[Task requirements] Which lines of the records below contain the string "values"? Pull out each of those lines in full, and count a match only when the case is the same.

[Opening Records supplied section]

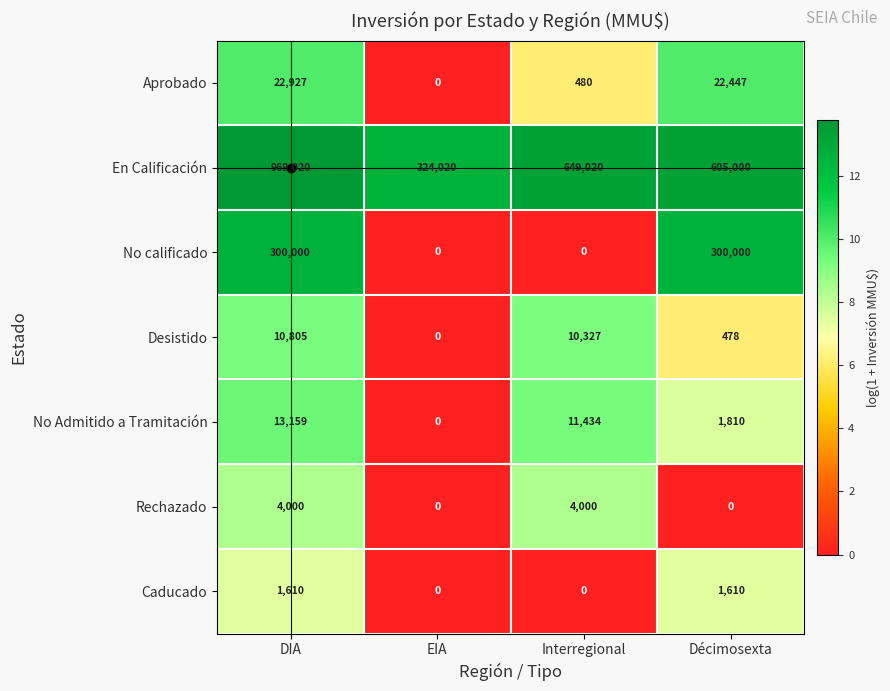

How many values in the Caducado series are below 1610?

2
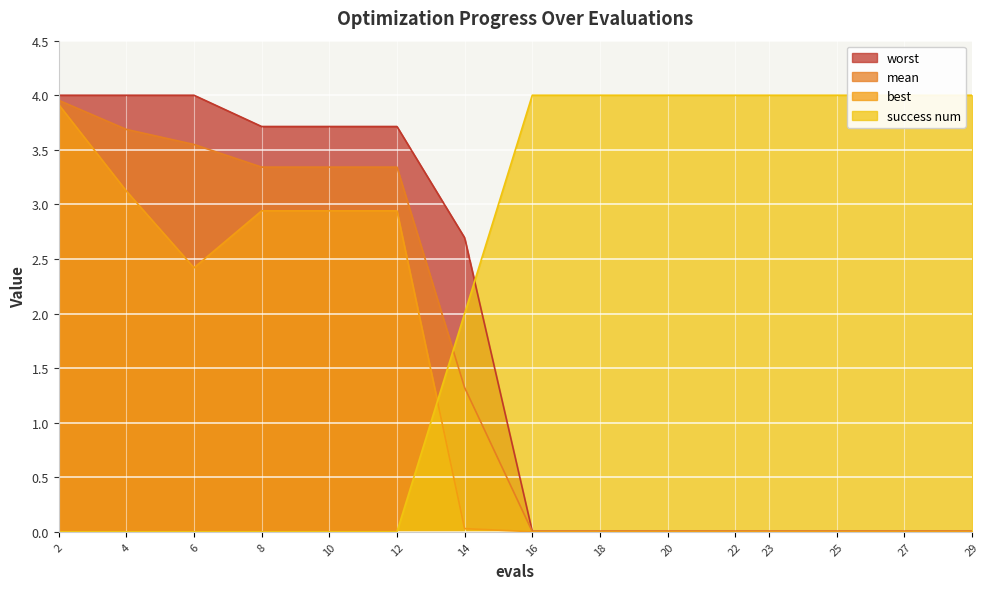

How many lines are shown in the chart?

4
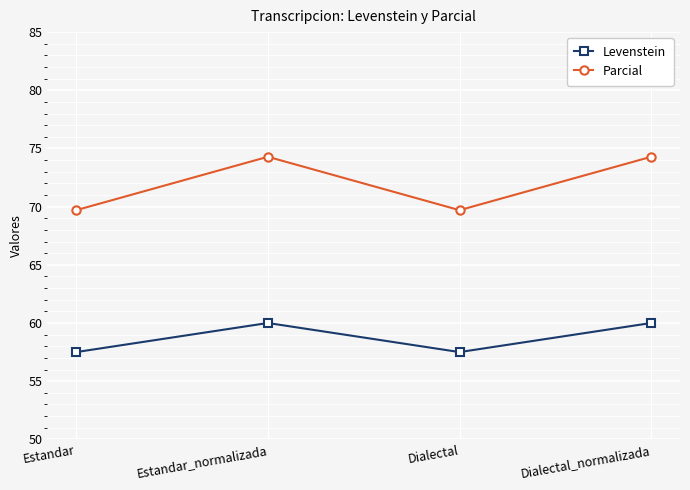

Which series has the widest spread of values?

Parcial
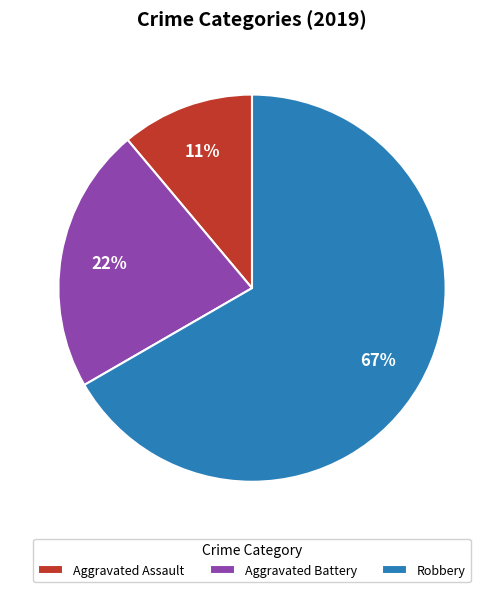

The Aggravated Assault slice represents 1% of the pie. True or false?

False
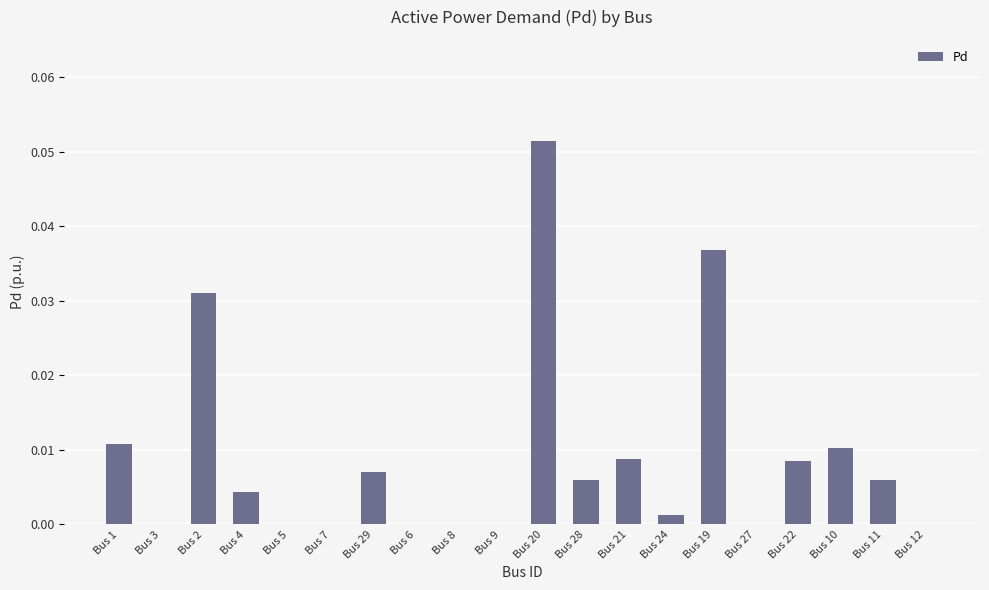

Which category has the highest value across all series?

Bus 20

[Closing Records supplied section]

[Completed task]
How many values in the Caducado series are below 1610?
Which series has the widest spread of values?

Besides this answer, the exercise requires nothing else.